Durant le « repas » – qui consistait en quelques croûtons de pain – Rav Its’hak Elchanan enseigna à ses enfants la célèbre chanson yiddish : « A Soukelé A Kleine » (« Une si petite Souccah »). Ce chant évoque des vents violents qui menacent d’abattre la frêle Souccah ; une petite fille angoissée s’écrie que la Souccah va s’effondrer et que les bougies vont s’éteindre ! Mais son père la console : cela fait des milliers d’années que la Souccah résiste et aucun vent ne peut la déraciner ! De fait, telle était l’éducation ‘hassidique qu’il désirait inculquer à ses enfants : « Les vents violents, ce sont les Soviétiques et leur police secrète.

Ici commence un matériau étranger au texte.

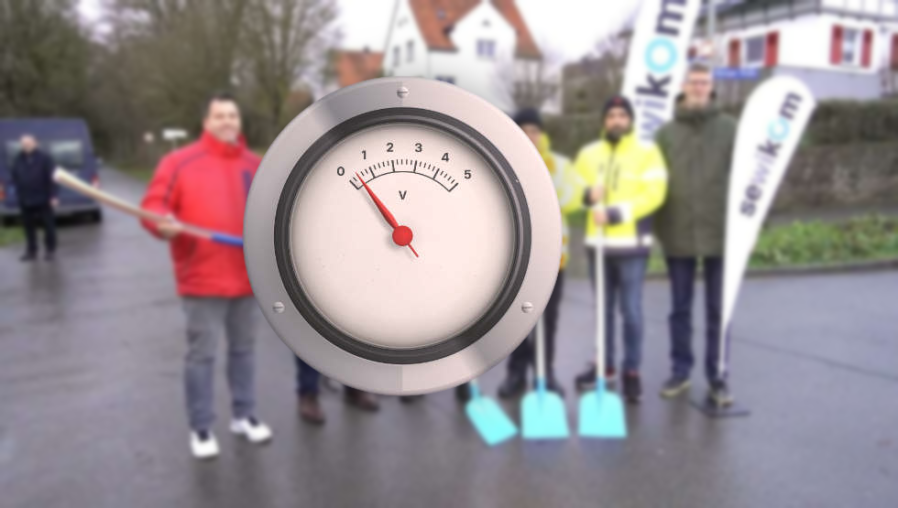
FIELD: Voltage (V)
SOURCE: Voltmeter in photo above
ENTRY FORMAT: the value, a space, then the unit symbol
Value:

Ils tentent de toutes leurs forces de détruire notre Souccah. Les bougies, ce sont les enfants juifs que les communistes souhaitent assimiler à leur culture. C’est pourquoi ils interdisent toute pratique religieuse. Mais nos enfants resteront fidèles à l’enseignement de la Torah et le judaïsme ne s’éteindra jamais !»
Puis Rav Its’hak Elchanan changea légèrement les mots : au lieu de chanter : « Les bougies vont s’éteindre », il affirma de sa voix mélodieuse : « Regardez ce miracle ! Nos bougies ne s’éteignent pas ! » Il répéta le chant encore et encore, jusqu’à ce que les enfants le connaissent par cœur et s’imprègnent profondément de son message.
Actuellement, les enfants de Rav Its’hak Elchanan et Maryasha Shagalov sont eux-mêmes arrières-grands-parents d’environ cinq cents descendants qui sont tous responsables communautaires, émissaires du Rabbi, Rabbanim, enseignants et abatteurs rituels dispersés sur les cinq continents, assumant fièrement la continuité de l’éducation juive : les vents violents n’ont pas réussi à déraciner la fragile Souccah du Peuple juif. Les bougies allumées par ces ‘Hassidim dans une cabane abandonnée au fond d’une cour éclairent encore le monde d’une lumière pure et éternelle.